Los Angeles Times (Sunday)

Study finds inequities in L.A. air pollution

- By Terry Castleman Times staff writers Liam Dillon and Ben Poston contribute­d to this report.

Despite the convention­al wisdom, not everybody drives all the time in L.A. Those who don’t, it turns out, pay more of a price in terms of the air they breathe than major car commuters, according to a new study.

Researcher­s from the USC Sol Price School of Public Policy concluded that residents of wealthier, whiter areas exported air pollution to the neighborho­ods around their commutes.

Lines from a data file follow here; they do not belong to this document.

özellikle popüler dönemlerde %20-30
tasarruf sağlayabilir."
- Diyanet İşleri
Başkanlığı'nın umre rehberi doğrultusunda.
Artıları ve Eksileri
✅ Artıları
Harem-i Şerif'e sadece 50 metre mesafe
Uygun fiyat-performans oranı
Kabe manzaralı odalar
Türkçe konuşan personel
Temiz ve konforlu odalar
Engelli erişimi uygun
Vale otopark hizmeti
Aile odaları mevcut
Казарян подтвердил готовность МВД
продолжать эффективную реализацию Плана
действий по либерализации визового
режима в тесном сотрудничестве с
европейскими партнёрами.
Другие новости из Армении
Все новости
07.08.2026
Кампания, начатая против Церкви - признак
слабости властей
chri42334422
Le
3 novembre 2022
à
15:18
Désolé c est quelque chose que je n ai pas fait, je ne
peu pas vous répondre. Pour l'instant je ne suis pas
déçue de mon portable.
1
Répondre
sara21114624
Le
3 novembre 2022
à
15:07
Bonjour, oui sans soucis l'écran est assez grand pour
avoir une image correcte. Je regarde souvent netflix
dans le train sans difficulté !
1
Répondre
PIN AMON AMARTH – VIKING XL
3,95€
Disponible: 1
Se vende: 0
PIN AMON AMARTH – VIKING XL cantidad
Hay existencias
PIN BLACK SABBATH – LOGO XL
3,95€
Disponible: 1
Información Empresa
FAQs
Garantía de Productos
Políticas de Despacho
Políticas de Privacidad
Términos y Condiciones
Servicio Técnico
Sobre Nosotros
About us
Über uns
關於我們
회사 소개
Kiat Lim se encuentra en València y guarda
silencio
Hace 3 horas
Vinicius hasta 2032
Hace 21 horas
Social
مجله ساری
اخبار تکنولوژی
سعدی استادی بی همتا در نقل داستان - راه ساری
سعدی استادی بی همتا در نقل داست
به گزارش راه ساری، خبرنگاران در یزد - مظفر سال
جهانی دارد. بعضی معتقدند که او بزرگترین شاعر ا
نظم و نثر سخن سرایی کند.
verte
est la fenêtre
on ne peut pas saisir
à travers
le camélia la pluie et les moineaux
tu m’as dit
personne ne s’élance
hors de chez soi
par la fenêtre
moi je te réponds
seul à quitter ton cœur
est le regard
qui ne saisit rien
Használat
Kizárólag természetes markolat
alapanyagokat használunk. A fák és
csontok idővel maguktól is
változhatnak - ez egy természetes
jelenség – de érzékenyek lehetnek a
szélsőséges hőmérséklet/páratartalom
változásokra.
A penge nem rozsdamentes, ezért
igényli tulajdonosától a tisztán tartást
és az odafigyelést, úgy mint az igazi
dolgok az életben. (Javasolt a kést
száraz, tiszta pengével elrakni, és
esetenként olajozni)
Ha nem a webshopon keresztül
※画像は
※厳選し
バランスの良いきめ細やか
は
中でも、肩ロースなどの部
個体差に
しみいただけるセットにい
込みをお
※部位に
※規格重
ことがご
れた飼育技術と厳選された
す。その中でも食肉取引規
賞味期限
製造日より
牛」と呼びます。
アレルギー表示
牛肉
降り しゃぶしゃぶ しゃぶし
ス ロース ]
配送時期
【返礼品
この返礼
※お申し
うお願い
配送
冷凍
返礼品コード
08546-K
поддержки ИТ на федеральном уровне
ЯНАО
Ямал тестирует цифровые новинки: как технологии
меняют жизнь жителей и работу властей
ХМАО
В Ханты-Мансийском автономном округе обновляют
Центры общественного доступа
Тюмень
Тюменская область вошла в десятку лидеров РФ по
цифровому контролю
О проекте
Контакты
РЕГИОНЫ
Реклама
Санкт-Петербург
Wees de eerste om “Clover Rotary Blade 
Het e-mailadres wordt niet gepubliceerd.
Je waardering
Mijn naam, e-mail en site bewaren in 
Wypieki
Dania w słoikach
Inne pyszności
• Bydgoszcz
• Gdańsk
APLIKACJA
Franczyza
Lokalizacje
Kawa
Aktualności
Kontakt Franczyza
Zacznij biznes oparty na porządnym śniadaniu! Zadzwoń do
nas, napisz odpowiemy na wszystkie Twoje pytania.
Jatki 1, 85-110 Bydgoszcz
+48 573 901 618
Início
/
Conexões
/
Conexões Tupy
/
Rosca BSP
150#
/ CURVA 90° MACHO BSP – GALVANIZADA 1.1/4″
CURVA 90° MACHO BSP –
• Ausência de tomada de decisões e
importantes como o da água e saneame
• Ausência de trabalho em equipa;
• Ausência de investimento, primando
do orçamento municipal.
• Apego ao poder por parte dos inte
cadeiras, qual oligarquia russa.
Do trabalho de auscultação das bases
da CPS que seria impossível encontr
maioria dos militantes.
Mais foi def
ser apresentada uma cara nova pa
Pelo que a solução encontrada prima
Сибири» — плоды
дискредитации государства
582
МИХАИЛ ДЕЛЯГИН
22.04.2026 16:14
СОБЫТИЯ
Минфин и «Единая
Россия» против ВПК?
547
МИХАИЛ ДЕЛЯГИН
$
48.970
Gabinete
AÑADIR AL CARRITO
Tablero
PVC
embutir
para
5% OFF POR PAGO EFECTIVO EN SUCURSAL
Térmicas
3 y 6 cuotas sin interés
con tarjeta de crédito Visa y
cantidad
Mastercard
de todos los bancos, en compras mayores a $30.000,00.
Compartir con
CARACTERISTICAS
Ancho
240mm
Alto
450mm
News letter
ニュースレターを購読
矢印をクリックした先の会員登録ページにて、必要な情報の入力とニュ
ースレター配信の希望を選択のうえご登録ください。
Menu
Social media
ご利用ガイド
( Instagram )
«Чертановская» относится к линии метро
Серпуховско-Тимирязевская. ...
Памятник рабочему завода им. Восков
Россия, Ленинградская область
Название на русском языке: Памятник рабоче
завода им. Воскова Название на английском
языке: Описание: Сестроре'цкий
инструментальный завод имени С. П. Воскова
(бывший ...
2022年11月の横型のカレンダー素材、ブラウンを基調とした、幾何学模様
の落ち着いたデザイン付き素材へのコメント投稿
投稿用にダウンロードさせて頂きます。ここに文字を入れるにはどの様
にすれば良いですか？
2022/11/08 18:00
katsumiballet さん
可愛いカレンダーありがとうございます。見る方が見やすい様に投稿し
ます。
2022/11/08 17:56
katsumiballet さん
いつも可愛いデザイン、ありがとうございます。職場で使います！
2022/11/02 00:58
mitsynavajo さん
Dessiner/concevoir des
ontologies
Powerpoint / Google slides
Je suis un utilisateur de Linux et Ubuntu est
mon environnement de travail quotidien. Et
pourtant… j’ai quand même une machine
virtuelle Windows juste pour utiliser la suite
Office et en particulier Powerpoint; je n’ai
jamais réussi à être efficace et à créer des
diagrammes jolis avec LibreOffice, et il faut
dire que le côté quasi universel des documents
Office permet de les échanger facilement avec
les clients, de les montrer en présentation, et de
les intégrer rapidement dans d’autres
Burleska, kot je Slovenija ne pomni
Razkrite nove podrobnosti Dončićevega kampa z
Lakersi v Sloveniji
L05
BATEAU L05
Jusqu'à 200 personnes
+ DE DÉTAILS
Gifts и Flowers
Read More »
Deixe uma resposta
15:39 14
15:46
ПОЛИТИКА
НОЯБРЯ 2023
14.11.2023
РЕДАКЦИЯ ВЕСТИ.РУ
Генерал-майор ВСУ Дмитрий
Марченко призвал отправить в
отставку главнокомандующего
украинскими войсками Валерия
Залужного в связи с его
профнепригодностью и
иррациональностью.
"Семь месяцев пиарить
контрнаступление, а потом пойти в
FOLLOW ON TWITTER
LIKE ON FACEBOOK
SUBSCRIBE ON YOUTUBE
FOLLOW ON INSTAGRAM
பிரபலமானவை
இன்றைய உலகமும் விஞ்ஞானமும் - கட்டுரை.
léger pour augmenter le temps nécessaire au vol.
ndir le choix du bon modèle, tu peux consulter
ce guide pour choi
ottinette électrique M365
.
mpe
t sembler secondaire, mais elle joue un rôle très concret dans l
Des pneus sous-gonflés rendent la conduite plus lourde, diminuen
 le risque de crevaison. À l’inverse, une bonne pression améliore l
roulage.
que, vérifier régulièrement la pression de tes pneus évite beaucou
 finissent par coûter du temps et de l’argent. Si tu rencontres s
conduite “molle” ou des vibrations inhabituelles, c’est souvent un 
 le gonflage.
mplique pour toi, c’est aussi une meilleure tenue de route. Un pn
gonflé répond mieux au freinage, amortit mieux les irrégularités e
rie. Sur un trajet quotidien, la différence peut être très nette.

“There’s this consistent injustice in air pollution exposure,” said Geoff Boeing, an assistant professor at the school and co-author of the study.

Past studies have establishe­d that “there’s a statistica­lly significan­t difference in exposure levels, particular­ly in home locations, between white groups and nonwhite groups,” said Boeing, adding that those exposed most to harmful air are “usually Black and Hispanic groups.”

Given what he called a “foundation­al injustice,” Boeing said he and his coauthors sought to answer a related question about air pollution: Are you being exposed to more than you’re producing? What they found was that when controllin­g for every other variable possible, residents who drove more were exposed to less air pollution, and vice versa.

They also noted a distinct racial effect.

“Even when you’re controllin­g for everything else, a whiter tract is going to be exposed to less air pollution,” Boeing said, referring to census tracts, geographic­al areas of about 4,000 people.

Boeing used the examples of Bel Air and Baldwin Hills to illustrate his point. Both are relatively wealthy, but the whiter area — Bel Air — is much farther from freeway infrastruc­ture, increasing drive times for residents while decreasing their exposure to air pollution. As a Bel Air resident, “you have to drive more to access your daily needs, but you’re farther from where pollution is generated,” he said.

On the other side of the equation, he pointed to PicoUnion and Boyle Heights, where less wealthy people are more “dependent on public transit or walking or biking” — therefore likely to generate less air pollution while being “surrounded on all sides by freeways.”

Racial discrimina­tion around road building and use is not accidental, experts say. Interstate­s 5, 10 and 110 were built over Black and Latino neighborho­ods, while freeways proposed to cross whiter, richer areas in Reseda, Laurel Canyon and Beverly Hills were stopped.

Boeing and his team also ran commute simulation­s to model which routes drivers from various areas take to their jobs.

“Drivers from whiter tracts tended to traverse tracts that were much less white than their home tracts,” he said, noting that the models showed “a lot of excess driving from whiter communitie­s across Black and brown communitie­s in the L.A. basin.”

The reverse situation, in which people of color commute through whiter communitie­s, was much less common, he said.